BEGIN Extract

Glutathione (GSH), the most abundant nonprotein thiol functioning as an antioxidant, plays critical roles in maintaining
the core functions of mesenchymal stem cells (MSCs), which are used as a cellular immunotherapy for
graft-versus-host disease (GVHD). However, the role of GSH dynamics in MSCs remains elusive. Genome-wide
gene
expression profiling and high-throughput live-cell imaging assays revealed that CREB1 enforced the GSH-recovering
capacity (GRC) of MSCs through NRF2 by directly up-regulating NRF2 target genes responsible for GSH synthesis
and redox cycling. MSCs with enhanced GSH levels and GRC mediated by CREB1-NRF2 have improved
self-renewal, migratory, anti-inflammatory, and T cell suppression capacities. Administration of MSCs overexpressing
CREB1-NRF2 target genes alleviated GVHD in a humanized mouse model, resulting in improved survival,
decreased weight loss, and reduced histopathologic damages in GVHD target organs. Collectively, these findings
demonstrate the molecular and functional importance of the CREB1-NRF2 pathway in maintaining MSC GSH dynamics,
determining therapeutic outcomes for GVHD treatment.

END Extract
BEGIN Dataset

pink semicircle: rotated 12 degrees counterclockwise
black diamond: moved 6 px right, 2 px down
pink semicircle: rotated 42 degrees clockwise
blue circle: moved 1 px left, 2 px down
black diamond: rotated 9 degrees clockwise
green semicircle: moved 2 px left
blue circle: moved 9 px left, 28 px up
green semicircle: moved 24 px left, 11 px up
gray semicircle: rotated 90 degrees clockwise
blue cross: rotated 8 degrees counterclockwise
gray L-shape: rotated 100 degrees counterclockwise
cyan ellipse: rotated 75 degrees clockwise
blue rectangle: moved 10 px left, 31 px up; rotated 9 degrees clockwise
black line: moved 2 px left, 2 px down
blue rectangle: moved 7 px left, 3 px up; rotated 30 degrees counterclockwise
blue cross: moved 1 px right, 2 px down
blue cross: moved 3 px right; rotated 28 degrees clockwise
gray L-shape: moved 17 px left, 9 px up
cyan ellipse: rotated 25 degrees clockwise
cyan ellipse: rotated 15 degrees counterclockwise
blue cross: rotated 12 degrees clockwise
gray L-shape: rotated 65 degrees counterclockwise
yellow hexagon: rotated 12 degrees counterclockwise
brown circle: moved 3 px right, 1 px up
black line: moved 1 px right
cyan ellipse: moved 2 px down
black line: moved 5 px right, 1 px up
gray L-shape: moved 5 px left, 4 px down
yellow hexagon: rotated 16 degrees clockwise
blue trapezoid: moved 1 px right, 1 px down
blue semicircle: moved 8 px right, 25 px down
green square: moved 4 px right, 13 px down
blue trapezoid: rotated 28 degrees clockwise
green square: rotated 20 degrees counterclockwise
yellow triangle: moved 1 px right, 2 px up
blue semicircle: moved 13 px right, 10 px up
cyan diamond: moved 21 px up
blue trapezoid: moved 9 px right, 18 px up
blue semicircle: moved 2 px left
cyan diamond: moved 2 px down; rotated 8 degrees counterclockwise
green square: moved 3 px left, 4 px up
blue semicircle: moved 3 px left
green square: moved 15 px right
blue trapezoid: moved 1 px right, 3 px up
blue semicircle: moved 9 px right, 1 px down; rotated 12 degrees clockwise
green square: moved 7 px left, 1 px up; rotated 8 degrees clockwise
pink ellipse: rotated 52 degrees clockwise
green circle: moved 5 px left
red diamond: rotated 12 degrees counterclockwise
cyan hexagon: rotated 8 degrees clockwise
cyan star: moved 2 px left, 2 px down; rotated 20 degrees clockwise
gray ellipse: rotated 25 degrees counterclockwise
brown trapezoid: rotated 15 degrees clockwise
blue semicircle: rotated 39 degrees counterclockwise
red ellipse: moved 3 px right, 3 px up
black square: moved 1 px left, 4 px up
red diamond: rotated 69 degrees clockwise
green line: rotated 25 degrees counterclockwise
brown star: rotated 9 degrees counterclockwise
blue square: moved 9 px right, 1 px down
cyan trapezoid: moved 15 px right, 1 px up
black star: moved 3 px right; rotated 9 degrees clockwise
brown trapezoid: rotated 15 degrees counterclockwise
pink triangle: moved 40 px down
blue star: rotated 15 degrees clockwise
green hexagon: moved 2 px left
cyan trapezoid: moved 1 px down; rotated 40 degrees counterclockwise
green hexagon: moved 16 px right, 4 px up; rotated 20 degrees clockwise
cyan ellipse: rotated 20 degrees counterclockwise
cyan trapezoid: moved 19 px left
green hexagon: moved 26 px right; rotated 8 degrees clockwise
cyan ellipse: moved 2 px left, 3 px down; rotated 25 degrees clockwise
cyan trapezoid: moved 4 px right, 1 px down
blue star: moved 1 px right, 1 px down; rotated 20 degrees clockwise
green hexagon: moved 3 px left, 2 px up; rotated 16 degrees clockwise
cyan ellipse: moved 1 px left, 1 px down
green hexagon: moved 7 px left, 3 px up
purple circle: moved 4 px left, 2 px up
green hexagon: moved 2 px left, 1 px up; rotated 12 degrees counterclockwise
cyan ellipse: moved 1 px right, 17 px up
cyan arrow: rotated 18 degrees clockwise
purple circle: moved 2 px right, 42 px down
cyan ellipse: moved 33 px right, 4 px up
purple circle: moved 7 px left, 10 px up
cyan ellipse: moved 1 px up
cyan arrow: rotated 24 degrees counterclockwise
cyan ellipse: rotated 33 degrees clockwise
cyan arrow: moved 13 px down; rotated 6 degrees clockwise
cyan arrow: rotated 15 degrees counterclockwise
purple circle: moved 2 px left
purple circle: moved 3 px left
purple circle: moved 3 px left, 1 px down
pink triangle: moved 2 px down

END Dataset

**Prompt 1:** From the glutathione abstract, list every capacity that is stated to be improved in MSCs with enhanced GSH levels and GRC.
**Prompt 2:**
Using the glutathione abstract, answer the following:
(a) How is GSH described?
(b) Through what does CREB1 enforce the GSH-recovering capacity of MSCs?
(c) What kind of mouse model was used to test the MSCs in GVHD?

**Exercise response 1:**
- Self-renewal
- Migratory capacity
- Anti-inflammatory capacity
- T cell suppression capacity

**Exercise response 2:**
(a) The most abundant nonprotein thiol functioning as an antioxidant.
(b) Through NRF2.
(c) A humanized mouse model.